**WHAT YOU WILL DO:**
Copy out the data below as written; omit any images.

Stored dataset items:
◇ ◇ ◇ ◇ ◇

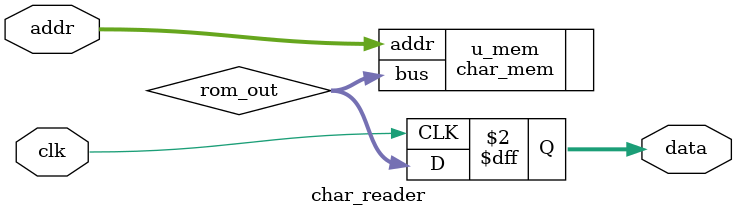
<source format=v>
module char_reader(
    input clk,
    input [4:0] addr,
    output reg [7:0] data
);
    wire [7:0] rom_out;

    // dùng char_mem gốc
    char_mem u_mem (
        .addr(addr),
        .bus(rom_out)
    );

    always @(posedge clk) begin
        data <= rom_out;
    end
endmodule

</source>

◇ ◇ ◇ ◇ ◇

**RESPONSE BOX:**
<source format=v>
module char_reader(
    input clk,
    input [4:0] addr,
    output reg [7:0] data
);
    wire [7:0] rom_out;

    // dùng char_mem gốc
    char_mem u_mem (
        .addr(addr),
        .bus(rom_out)
    );

    always @(posedge clk) begin
        data <= rom_out;
    end
endmodule

</source>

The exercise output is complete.